We’ve got a lot of work to do, and it’s not on the technology
Here in the Valley, we’d prefer our technology to be free of annoying social complexities. We’re extremely good at imagining a world where a particular innovation has won the day, but we’re also pretty talented at ignoring the messy transitions necessary to actually get there.
Our most current case in point is the autonomous vehicle. The received wisdom in the Valley is that the technology for self-driving cars is already here — we just have to wait a few years while the slowpokes in Washington get with the program. Within five years, we’ll all be autopiloted around — free to spend our otherwise unproductive driving time answering email, Snapchatting, or writing code.
Except, come on, there’s no way that’s gonna happen. Not in five years, anyway.
It’s the messy human bits which will slow it all down. Sure, the technology is pretty good, and will only get better. But self-driving cars raise major questions of social and moral agency — and it’s going to take us a long, long time to resolve and instrument the answer to those questions. And even when we do, it’s not clear we’re all going to agree, meaning that we’ll likely have different sets of rules for various polities around the world.
At the root of our potential disagreement is the Trolley Problem. You’ve most likely heard of this moral thought experiment, but in case you’ve not, it posits a life and death situation where taking no action insures the death of certain people, and taking another action insures the death of several others. The Trolley Problem was largely a philosophical puzzle until recently, when its core conundrum emerged as a very real algorithmic hairball for manufacturers of autonomous vehicles.
Our current model of driving places agency — or social responsibility — squarely on the shoulders of the driver. If you’re operating a vehicle, you’re responsible for what that vehicle does. Hit a squadron of school kids because you were reading a text? That’s on you. Drive under the influence of alcohol and plow into oncoming traffic? You’re going to jail (if you survive, of course).
But autonomous vehicles relieve drivers of that agency, replacing it with algorithms that respond according to pre-determined rules. Exactly how those rules are determined, of course, is where the messy bits show up. In a modified version of the Trolley Problem, imagine you’re cruising along in your autonomous vehicle, when a team of Pokemon Go playing kids runs out in front of your car. Your vehicle has three choices: Swerve left into oncoming traffic, which will almost certainly kill you. Swerve right across a sidewalk and you dive over an embankment, where the fall will most likely kill you. Or continue straight ahead, which would save your life, but most likely kill a few kids along the way.

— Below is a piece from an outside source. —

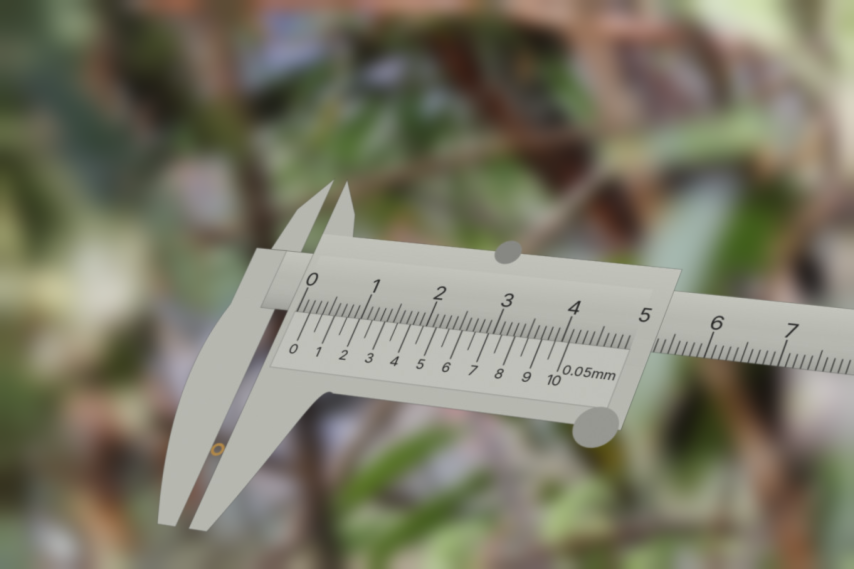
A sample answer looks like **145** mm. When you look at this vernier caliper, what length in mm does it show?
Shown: **2.0** mm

What to do? Well if you had been driving, I’d wager your social and human instincts may well kick in, and you’d swerve to avoid the kids. I mean, they’re kids, right?!
But Mercedes Benz, which along with just about every other auto manufacturer runs an advanced autonomous driving program, has made a different decision: It will plow right into the kids. Why? Because Mercedes is a brand that for more than a century has meant safety, security, and privilege for its customers. So its automated software will chose to protect its passengers above all others. And let’s be honest — who wants to buy an autonomous car that might choose to kill you in any given situation?
It’s pretty easy to imagine that every single automaker will adopt Mercedes’ philosophy. Where does that leave us? A fleet of autonomous robot killers, all making decisions that favor their individual customers over societal good? It sounds far fetched, but spend some time considering this scenario, and it becomes abundantly clear that we have a lot more planning to do before we can unleash this new form of robot agency on the world. It’s messy, difficult work, and it most likely requires we rethink core assumptions about how roads are built, whether we need (literal) guardrails to protect us, and whether (or what kind of) cars should even be allowed near pedestrians and inside congested city centers. In short, we most likely need an entirely new plan for transit, one that deeply rethinks the role automobiles play in our lives.
That’s going to take at least a generation. And as President Obama noted at a technology event last week, it’s going to take government.
…government will never run the way Silicon Valley runs because, by definition, democracy is messy. This is a big, diverse country with a lot of interests and a lot of disparate points of view. And part of government’s job, by the way, is dealing with problems that nobody else wants to deal with. — President Obama
Governance takes time. The real world is generally a lot messier than the world of our technological dreams. When we imagine a world of self-driving cars, we imagine that only one thing changes: the driver shifts from a human to a generally competent AI. Everything else stays the same: The cars drive on the same roads, follow the same rules, and act just like they did when humans were in charge of them. But I’m not convinced that vision holds. Are you?